Supplied passage

<<<<

Amazon is like the finest heroin and I must do my utmost to avoid it, lest I add further to the vast stack of books I have bought but not yet read. But like any addict, I’ll get a tremor if I go too long without a fix, and be consumed with a need to hit a Barnes & Noble on my lunch break, guiltily avoiding invitations for Vietnamese food with coworkers, slinking down the back stairs to seek the substance of my need. It is in this way that my desk and nearby shelves have amassed a collection of over 30 new, beautiful and unread works.
Again, all this can be more or less assumed about my character.
But I have a likewise extreme weakness for something even more fundamental, which is paper itself. I buy paper I have no need for just because I like the way it feels. I buy new notebooks and pads because they look just right, or are novel in some way. I currently carry 5 Moleskines — representing 4 distinct varieties, no less — to keep track of tasks, notes, ideas, and progress towards my life goals. I have notebooks in all shapes and sizes, from Japan, France and Italy. Some notebooks are leather-bound, some cloth, some in simple manilla.
And yet the what’s between the bindings is even more varied still. I love my Squared (graph paper) Moleskine hard-bound notebooks for keeping track of ideas and for listing and tracking tasks.
I have a hefty, leather wrapped journal that I bought on a whim, but which has now become my travel log. But I also keep a stack of generic office paper that’s half used — printed on one side, but read and no longer needed — to use as scratch paper at work.
I have probably 20 varieties of Post-it notes in all the colors of the rainbow, to use as everything from bookmarks (the little colored document markers) to, well, reminders, as is their due. I’ve got stationary from Cranes, postcards from little shops in Japan and a collection of wrapping paper and calling cards from Whimsy Press (and now my secret is out).
I’ve got engineering paper — consumed in uncounted reams during my college days of physics and math courses — in 3 colors (I prefer the tan), Lab notebooks with built in carbon paper, accounting spreadsheets with a zillion rows and columns, and wonderful, heavy graphing paper I bought from Edward Tufte.
I wonder, in fact, what percentage of my infatuation with books is purely a sensual response to the paper they’re printed on, and if that percentage is maybe unnaturally high.

>>>>

Instructions for the task
Please write out the passage about loving paper again, beginning at "Again, all this" and stopping after "in simple manilla.", and replace "notebooks" with "journals" throughout that stretch.

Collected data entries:

<<<<

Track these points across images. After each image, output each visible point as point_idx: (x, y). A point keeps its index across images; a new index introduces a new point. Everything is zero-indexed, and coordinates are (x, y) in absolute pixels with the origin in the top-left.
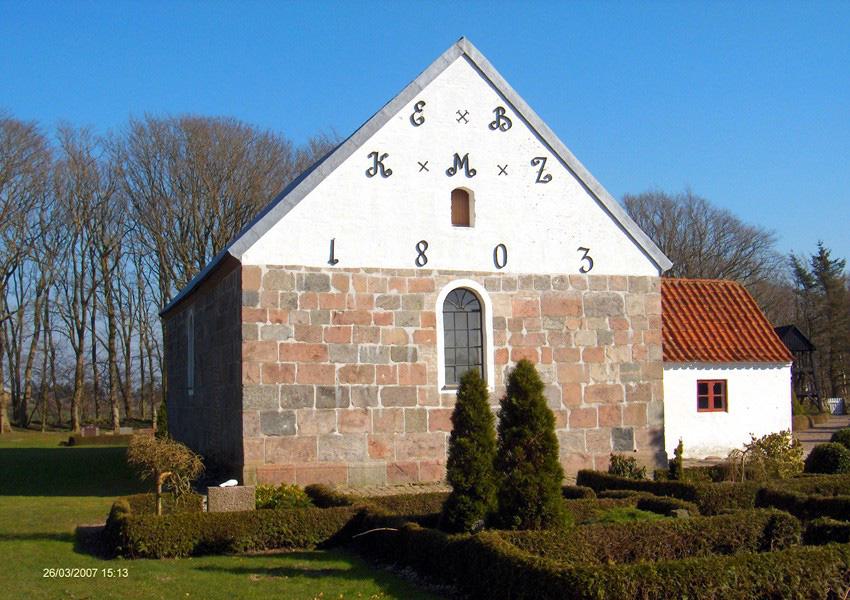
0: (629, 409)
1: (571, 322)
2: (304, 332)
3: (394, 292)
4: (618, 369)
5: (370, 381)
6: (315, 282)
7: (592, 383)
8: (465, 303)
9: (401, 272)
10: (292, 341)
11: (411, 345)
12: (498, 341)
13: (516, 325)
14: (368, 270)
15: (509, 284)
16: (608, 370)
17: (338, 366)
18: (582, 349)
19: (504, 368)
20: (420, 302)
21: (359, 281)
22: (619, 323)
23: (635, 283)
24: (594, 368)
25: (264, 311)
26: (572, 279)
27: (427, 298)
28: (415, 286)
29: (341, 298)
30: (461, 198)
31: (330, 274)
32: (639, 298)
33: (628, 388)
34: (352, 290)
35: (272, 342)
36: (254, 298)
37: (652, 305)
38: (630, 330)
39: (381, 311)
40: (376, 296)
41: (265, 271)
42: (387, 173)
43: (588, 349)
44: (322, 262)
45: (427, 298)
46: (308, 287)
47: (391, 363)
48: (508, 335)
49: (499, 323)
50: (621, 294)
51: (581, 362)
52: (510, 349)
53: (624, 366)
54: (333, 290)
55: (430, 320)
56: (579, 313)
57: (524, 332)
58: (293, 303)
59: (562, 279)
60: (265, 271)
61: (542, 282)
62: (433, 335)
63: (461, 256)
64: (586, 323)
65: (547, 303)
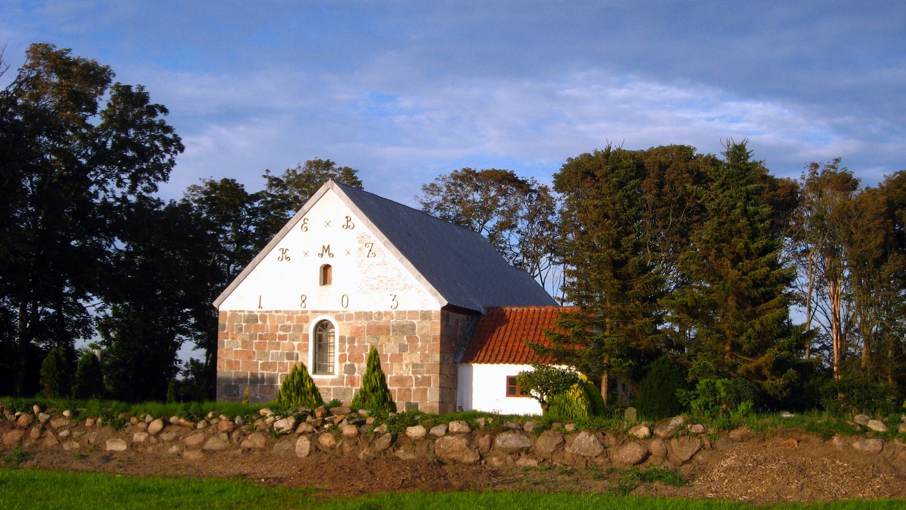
0: (416, 391)
1: (383, 339)
2: (245, 344)
3: (289, 323)
4: (410, 367)
5: (275, 370)
6: (252, 319)
7: (394, 375)
8: (323, 327)
9: (293, 312)
10: (239, 349)
11: (296, 351)
12: (342, 349)
13: (352, 340)
14: (277, 312)
15: (349, 317)
16: (404, 367)
17: (260, 362)
18: (389, 354)
19: (344, 365)
20: (301, 329)
21: (272, 317)
22: (412, 339)
23: (425, 315)
24: (396, 366)
25: (227, 334)
26: (386, 313)
27: (305, 325)
28: (300, 320)
29: (263, 326)
30: (326, 268)
31: (258, 314)
32: (427, 323)
33: (417, 378)
34: (268, 323)
35: (231, 349)
36: (224, 327)
37: (435, 328)
38: (420, 343)
39: (282, 333)
40: (280, 325)
41: (229, 313)
42: (288, 259)
43: (392, 355)
44: (255, 309)
45: (305, 325)
46: (247, 321)
47: (286, 361)
48: (347, 346)
49: (342, 339)
50: (415, 321)
51: (388, 362)
52: (348, 354)
53: (415, 366)
54: (260, 323)
55: (306, 337)
56: (388, 333)
57: (356, 344)
58: (241, 329)
59: (379, 313)
60: (229, 313)
61: (368, 315)
62: (307, 346)
63: (324, 302)
64: (392, 339)
65: (370, 327)
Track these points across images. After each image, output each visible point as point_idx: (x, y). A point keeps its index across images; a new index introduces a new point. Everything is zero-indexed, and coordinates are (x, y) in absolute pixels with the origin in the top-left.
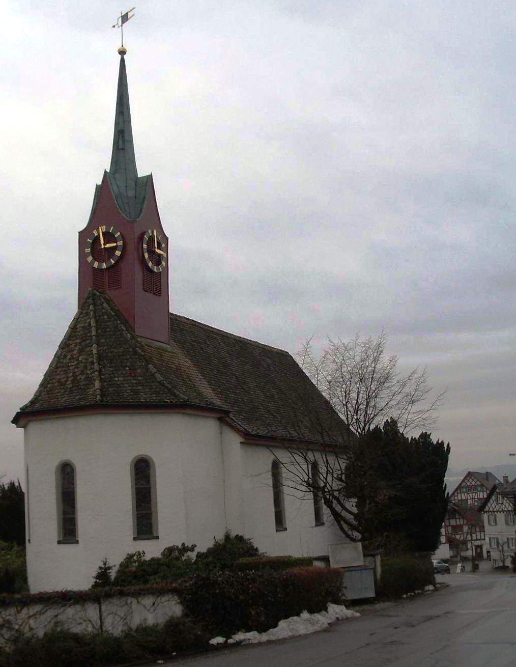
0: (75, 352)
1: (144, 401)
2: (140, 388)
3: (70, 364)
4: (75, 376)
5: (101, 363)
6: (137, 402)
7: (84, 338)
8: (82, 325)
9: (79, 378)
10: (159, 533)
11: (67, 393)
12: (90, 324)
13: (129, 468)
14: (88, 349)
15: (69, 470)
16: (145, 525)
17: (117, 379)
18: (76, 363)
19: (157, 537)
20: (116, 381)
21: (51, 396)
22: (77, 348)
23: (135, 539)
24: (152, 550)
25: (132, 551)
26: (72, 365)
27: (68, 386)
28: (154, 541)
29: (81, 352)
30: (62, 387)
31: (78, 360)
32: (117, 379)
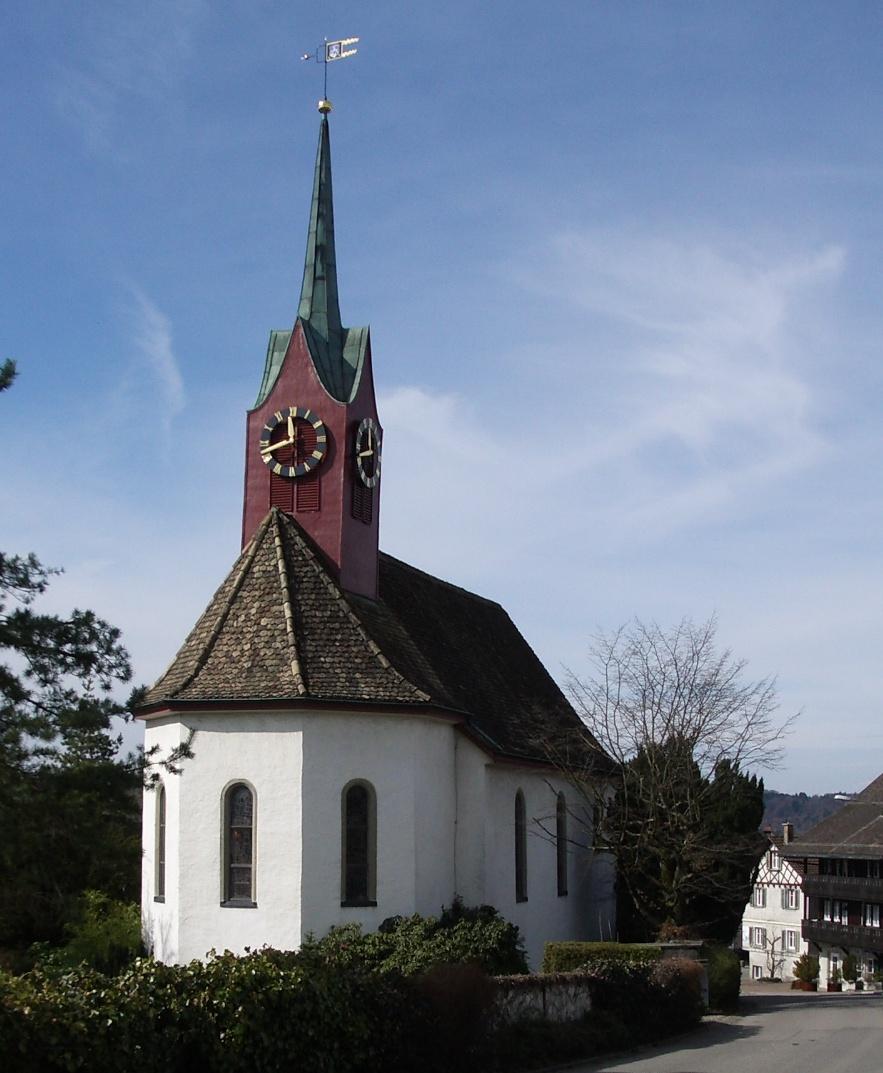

>>>>

Solution for this problem
Again, all this can be more or less assumed about my character.
But I have a likewise extreme weakness for something even more fundamental, which is paper itself. I buy paper I have no need for just because I like the way it feels. I buy new journals and pads because they look just right, or are novel in some way. I currently carry 5 Moleskines — representing 4 distinct varieties, no less — to keep track of tasks, notes, ideas, and progress towards my life goals. I have journals in all shapes and sizes, from Japan, France and Italy. Some journals are leather-bound, some cloth, some in simple manilla.